I'm the RJ Corman Professor of Medicine at Harvard Medical School,
and I serve as the Clinical Program Leader and Director of
Clinical Research at the Jerome Lipper Multiple Myeloma Center,
Dana-Farber Cancer Institute in Boston, Massachusetts.
It's my pleasure to talk to you today about
the evolving role of novel and next-generation therapies
in multiple myeloma and to share with you today
current status and future directions in our field.
First, I want to show you my next slide,
which simply is disclosures.
These are my relevant disclosures to the discussion
today and reflect my service on advisory committees,
as well as research funding.
Now, in the context of multiple myeloma it's
important to recognize that this is not just one disease.
Clearly, multiple myeloma as it sounds is many different diseases.
There's enormous variance between patients and, in fact,
within a patient, disease can change over time.
This recognition of what we call clonal heterogeneity has been
essential in our understanding of what we call risk stratification.
Fortunately, with the advent of novel therapies over the last three decades,
there's been an ability to individualize treatment.
So as we consider the complexity of multiple myeloma biology,
it's very important to appreciate that not only is
multiple myeloma truly multiple and what
that means is very traumatically between patients,
but it's also important to appreciate that it varies and ebbs and flows and
changes within a patient during the course of the natural history of the disease,
and in this slide I seek to capture that by illustrating to
you the clonal evolution and the matched genetic events
that myeloma evolves from its precursor states of MGUS and
smoldering disease to active disease and then to its relapsed refractory form.
Then the far right of the slide,
I really wanted to emphasize here,
and I think quite seminal work from my colleague Dr.
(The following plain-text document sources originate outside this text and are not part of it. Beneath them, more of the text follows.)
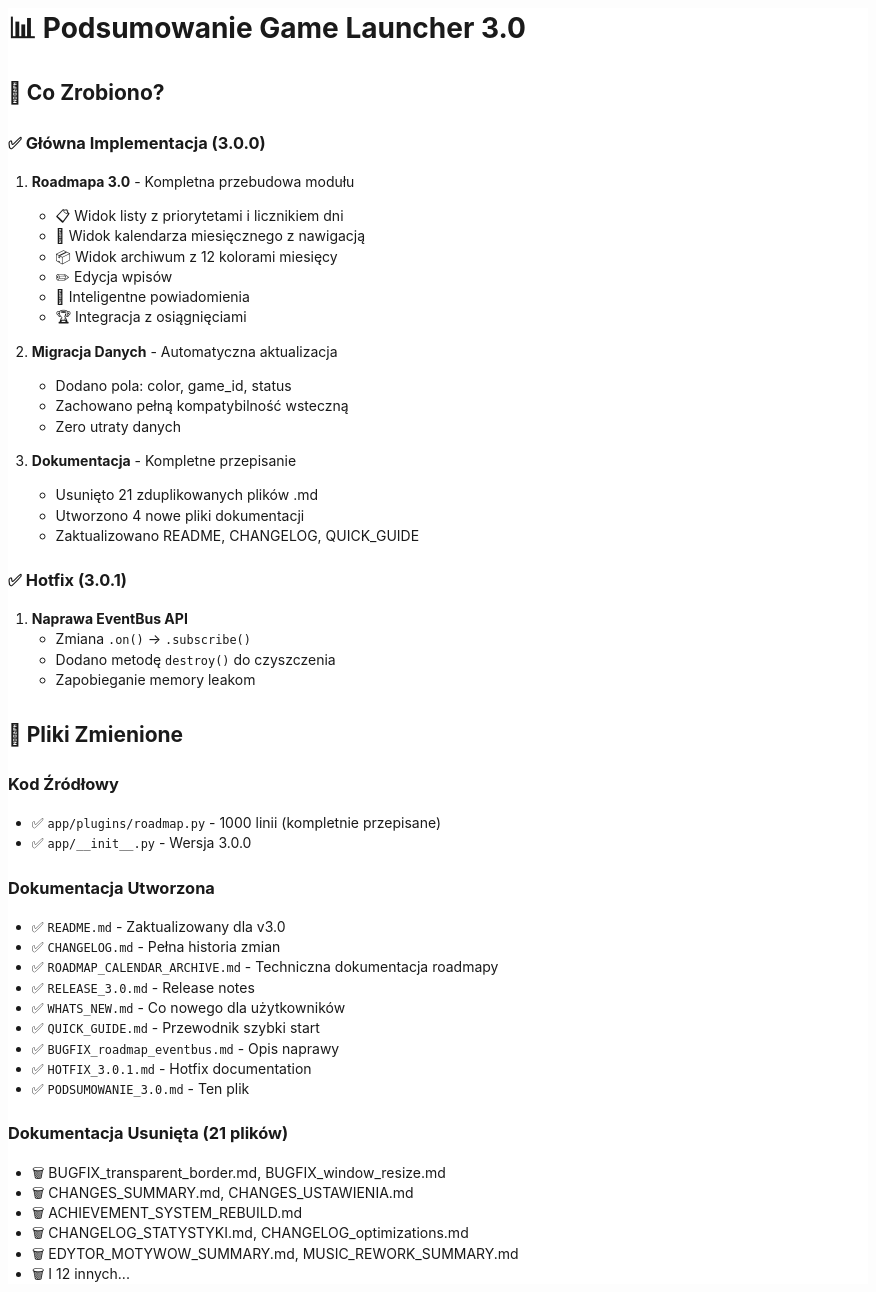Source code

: # 📊 Podsumowanie Game Launcher 3.0

## 🎯 Co Zrobiono?

### ✅ Główna Implementacja (3.0.0)
1. **Roadmapa 3.0** - Kompletna przebudowa modułu
   - 📋 Widok listy z priorytetami i licznikiem dni
   - 📅 Widok kalendarza miesięcznego z nawigacją
   - 📦 Widok archiwum z 12 kolorami miesięcy
   - ✏️ Edycja wpisów
   - 🔔 Inteligentne powiadomienia
   - 🏆 Integracja z osiągnięciami

2. **Migracja Danych** - Automatyczna aktualizacja
   - Dodano pola: color, game_id, status
   - Zachowano pełną kompatybilność wsteczną
   - Zero utraty danych

3. **Dokumentacja** - Kompletne przepisanie
   - Usunięto 21 zduplikowanych plików .md
   - Utworzono 4 nowe pliki dokumentacji
   - Zaktualizowano README, CHANGELOG, QUICK_GUIDE

### ✅ Hotfix (3.0.1)
1. **Naprawa EventBus API**
   - Zmiana `.on()` → `.subscribe()`
   - Dodano metodę `destroy()` do czyszczenia
   - Zapobieganie memory leakom

## 📁 Pliki Zmienione

### Kod Źródłowy
- ✅ `app/plugins/roadmap.py` - 1000 linii (kompletnie przepisane)
- ✅ `app/__init__.py` - Wersja 3.0.0

### Dokumentacja Utworzona
- ✅ `README.md` - Zaktualizowany dla v3.0
- ✅ `CHANGELOG.md` - Pełna historia zmian
- ✅ `ROADMAP_CALENDAR_ARCHIVE.md` - Techniczna dokumentacja roadmapy
- ✅ `RELEASE_3.0.md` - Release notes
- ✅ `WHATS_NEW.md` - Co nowego dla użytkowników
- ✅ `QUICK_GUIDE.md` - Przewodnik szybki start
- ✅ `BUGFIX_roadmap_eventbus.md` - Opis naprawy
- ✅ `HOTFIX_3.0.1.md` - Hotfix documentation
- ✅ `PODSUMOWANIE_3.0.md` - Ten plik

### Dokumentacja Usunięta (21 plików)
- 🗑️ BUGFIX_transparent_border.md, BUGFIX_window_resize.md
- 🗑️ CHANGES_SUMMARY.md, CHANGES_USTAWIENIA.md
- 🗑️ ACHIEVEMENT_SYSTEM_REBUILD.md
- 🗑️ CHANGELOG_STATYSTYKI.md, CHANGELOG_optimizations.md
- 🗑️ EDYTOR_MOTYWOW_SUMMARY.md, MUSIC_REWORK_SUMMARY.md
- 🗑️ I 12 innych...
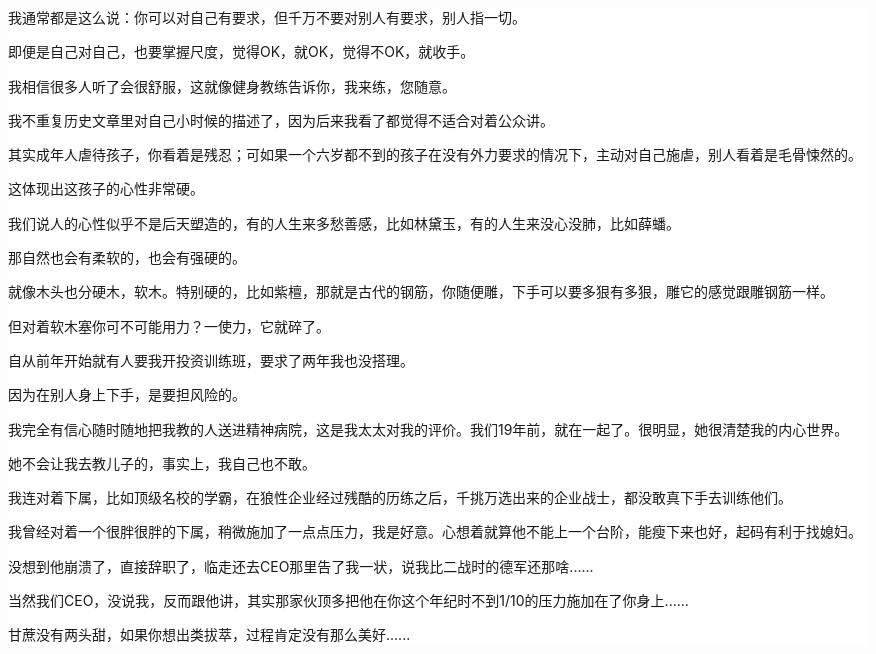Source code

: 
我通常都是这么说：你可以对自己有要求，但千万不要对别人有要求，别人指一切。

  

即便是自己对自己，也要掌握尺度，觉得OK，就OK，觉得不OK，就收手。

  

我相信很多人听了会很舒服，这就像健身教练告诉你，我来练，您随意。

  

我不重复历史文章里对自己小时候的描述了，因为后来我看了都觉得不适合对着公众讲。

  

其实成年人虐待孩子，你看着是残忍；可如果一个六岁都不到的孩子在没有外力要求的情况下，主动对自己施虐，别人看着是毛骨悚然的。

  

这体现出这孩子的心性非常硬。

  

我们说人的心性似乎不是后天塑造的，有的人生来多愁善感，比如林黛玉，有的人生来没心没肺，比如薛蟠。

  

那自然也会有柔软的，也会有强硬的。

  

就像木头也分硬木，软木。特别硬的，比如紫檀，那就是古代的钢筋，你随便雕，下手可以要多狠有多狠，雕它的感觉跟雕钢筋一样。

  

但对着软木塞你可不可能用力？一使力，它就碎了。

  

自从前年开始就有人要我开投资训练班，要求了两年我也没搭理。

  

因为在别人身上下手，是要担风险的。

  

我完全有信心随时随地把我教的人送进精神病院，这是我太太对我的评价。我们19年前，就在一起了。很明显，她很清楚我的内心世界。

  

她不会让我去教儿子的，事实上，我自己也不敢。

  

我连对着下属，比如顶级名校的学霸，在狼性企业经过残酷的历练之后，千挑万选出来的企业战士，都没敢真下手去训练他们。

  

我曾经对着一个很胖很胖的下属，稍微施加了一点点压力，我是好意。心想着就算他不能上一个台阶，能瘦下来也好，起码有利于找媳妇。

  

没想到他崩溃了，直接辞职了，临走还去CEO那里告了我一状，说我比二战时的德军还那啥......

  

当然我们CEO，没说我，反而跟他讲，其实那家伙顶多把他在你这个年纪时不到1/10的压力施加在了你身上......

  

甘蔗没有两头甜，如果你想出类拔萃，过程肯定没有那么美好......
Nikhil Munshi
looking at whole genome sequencing in the top slide of one of our patient's diagnosis.
As you can see, there are 5,000 mutations in this patient's disease at that time.
This patient then undergoes induction remission treatment,
autologous transplant, consolidation, and maintenance and then relapses.
As you can see in the bottom slide, at relapse,
the patient is challenged by 12,000 mutations in his disease.
This I think points to
the extraordinary mutagenic thrust of this illness and how we need to understand
better all the clinical implications of
such genetic instability and what that means for a patient over time,
especially as we now blessed fortunately with
multiple new treatments and modalities that can hopefully improve outcome.